Dan Immergluck, Professor of Urban Studies, Georgia State University, The Conversation on

Published in Science & Technology News

Is Atlanta a good place to live? Recent rankings certainly say so. In September 2022, Money magazine rated Atlanta the best place to live in the U.S., based on its strong labor market and job growth. The National Association of Realtors calls it the top housing market to watch in 2023, noting that Atlanta’s housing prices are lower than those in comparable cities and that it has a rapidly growing population.

But this is only part of the story. My new book, “Red Hot City: Housing, Race, and Exclusion in Twenty-First Century Atlanta,” takes a deep dive into the last three decades of housing, race and development in metropolitan Atlanta. As it shows, planning and policy decisions here have promoted a heavily racialized version of gentrification that has excluded lower-income, predominantly Black residents from sharing in the city’s growth.

One key driver of this division is the Atlanta BeltLine, a 22-mile (35-kilometer) loop of multiuse trails with nearby apartments, restaurants and retail stores, built on a former railway corridor around Atlanta’s core. Although the BeltLine was designed to connect Atlantans and improve their quality of life, it has driven up housing costs on nearby land and pushed low-income households out to suburbs with fewer services than downtown neighborhoods.

The BeltLine has become a prime example of what urban scholars call “green gentrification” – a process in which restoring degraded urban areas by adding green features drives up housing prices and pushes out working-class residents. If cities fail to prepare for these effects, gentrification and displacement can transform lower-income neighborhoods into areas of concentrated affluence rather than thriving, diverse communities.
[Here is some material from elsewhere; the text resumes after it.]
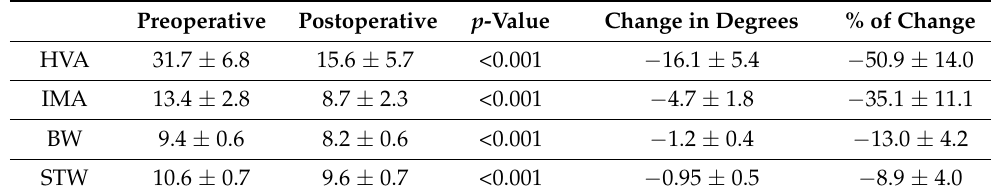
Table 2. Changes in preoperative and postoperative hallux valgus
The U.S. currently faces a nationwide housing affordabilty crisis. Many factors have contributed to it, but as an urban studies scholar, I believe it is important to learn from Atlanta’s experience.

U.S. cities generally are diverse places, and many of them are becoming more so. But the city of Atlanta is going in the opposite direction: It’s becoming wealthier and more white.

 

In 1990, 67% of the city’s residents were Black; by 2019, that share had fallen to 48%. At the same time, the share of adults with a college degree rose from 27% to more than 56%. Median income in the city increased from 60% of the median income of the much larger Atlanta metropolitan area to 110%. Median family income in the city in 2021 dollars nearly doubled, rising from approximately $50,000 to $96,000.
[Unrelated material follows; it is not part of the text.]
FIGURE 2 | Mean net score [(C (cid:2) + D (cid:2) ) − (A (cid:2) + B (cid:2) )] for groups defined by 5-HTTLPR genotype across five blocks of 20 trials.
The most rapid gentrification occurred from 2011 onward, after the 2008-2010 foreclosure crisis. Globally, urban scholars call this period one of “fifth-wave” gentrification, in which a large increase in rental demand triggered speculation in rental real estate that drove up housing costs.

In Atlanta, this was when the BeltLine really hit its stride after being proposed in the early 2000s and formally adopted as a tax increment financing district, or TIF, in 2005. In these districts, anticipated increases in property tax revenues are used to front-fund development projects. No urban development project in metro Atlanta – and perhaps in the entire country – has been more transformative.

Even before the BeltLine TIF district was adopted, boosters, developers, consultants and many city officials began touting the benefits of a proposed public-private partnership that could remake large parts of the city. Shortly after the special taxing district for the project was formally adopted, the city of Atlanta created an affiliated nonprofit, Atlanta BeltLine, Inc., to implement and manage the BeltLine.